**Available records**:
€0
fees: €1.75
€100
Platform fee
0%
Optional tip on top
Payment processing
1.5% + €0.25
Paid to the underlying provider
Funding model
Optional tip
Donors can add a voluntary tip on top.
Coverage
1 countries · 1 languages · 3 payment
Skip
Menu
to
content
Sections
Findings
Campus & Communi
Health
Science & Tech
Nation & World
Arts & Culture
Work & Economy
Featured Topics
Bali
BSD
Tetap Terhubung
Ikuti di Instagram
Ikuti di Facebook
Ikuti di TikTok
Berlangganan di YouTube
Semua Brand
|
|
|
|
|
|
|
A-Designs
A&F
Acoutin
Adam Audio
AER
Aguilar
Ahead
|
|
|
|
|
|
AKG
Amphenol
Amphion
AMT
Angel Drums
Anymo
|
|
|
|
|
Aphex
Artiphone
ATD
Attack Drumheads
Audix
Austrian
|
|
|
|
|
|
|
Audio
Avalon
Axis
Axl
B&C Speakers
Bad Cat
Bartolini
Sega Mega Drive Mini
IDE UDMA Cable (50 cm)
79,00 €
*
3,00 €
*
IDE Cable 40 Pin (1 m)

---

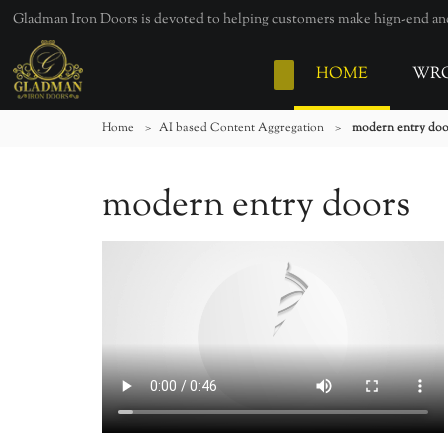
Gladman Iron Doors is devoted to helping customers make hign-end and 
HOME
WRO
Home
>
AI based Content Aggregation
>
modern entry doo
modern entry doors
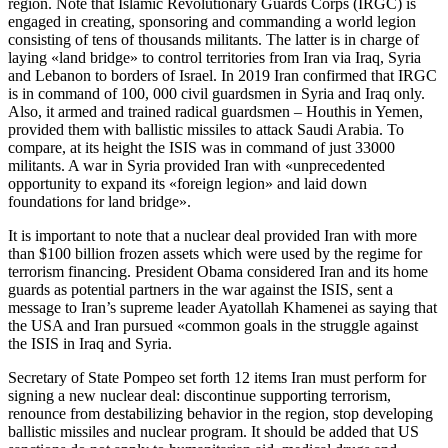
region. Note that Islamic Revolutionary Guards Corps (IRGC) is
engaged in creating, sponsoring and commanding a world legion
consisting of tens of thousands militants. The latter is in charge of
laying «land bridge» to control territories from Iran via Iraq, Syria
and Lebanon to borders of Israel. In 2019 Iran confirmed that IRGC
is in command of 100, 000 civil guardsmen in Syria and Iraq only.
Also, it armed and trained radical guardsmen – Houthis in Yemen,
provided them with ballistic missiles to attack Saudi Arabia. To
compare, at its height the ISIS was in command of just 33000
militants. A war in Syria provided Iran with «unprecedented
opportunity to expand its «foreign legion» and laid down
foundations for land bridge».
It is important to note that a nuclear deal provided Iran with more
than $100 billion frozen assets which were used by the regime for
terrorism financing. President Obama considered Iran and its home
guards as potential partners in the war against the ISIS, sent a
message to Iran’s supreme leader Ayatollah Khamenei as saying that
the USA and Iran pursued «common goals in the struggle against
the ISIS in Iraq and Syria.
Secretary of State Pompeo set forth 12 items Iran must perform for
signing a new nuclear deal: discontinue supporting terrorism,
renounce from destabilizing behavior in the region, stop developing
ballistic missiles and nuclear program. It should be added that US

--

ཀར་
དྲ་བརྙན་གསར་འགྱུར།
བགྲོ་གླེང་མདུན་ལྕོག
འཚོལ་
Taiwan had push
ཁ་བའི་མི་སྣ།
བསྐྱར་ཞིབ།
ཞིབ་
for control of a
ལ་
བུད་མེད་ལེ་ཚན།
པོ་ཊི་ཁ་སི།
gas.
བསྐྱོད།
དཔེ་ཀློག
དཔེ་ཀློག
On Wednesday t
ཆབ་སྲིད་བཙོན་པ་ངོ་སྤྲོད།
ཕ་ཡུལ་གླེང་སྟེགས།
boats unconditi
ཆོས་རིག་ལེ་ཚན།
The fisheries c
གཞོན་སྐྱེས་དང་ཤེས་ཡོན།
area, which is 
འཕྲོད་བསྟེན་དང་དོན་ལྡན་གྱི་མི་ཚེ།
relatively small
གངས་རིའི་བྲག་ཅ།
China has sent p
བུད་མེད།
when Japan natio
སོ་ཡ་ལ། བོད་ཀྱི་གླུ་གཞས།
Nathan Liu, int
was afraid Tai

**Required work**:
For each line above that contains the word "modern", give the line as it is written.

**Reply to the exercise**:
modern entry doo
modern entry doors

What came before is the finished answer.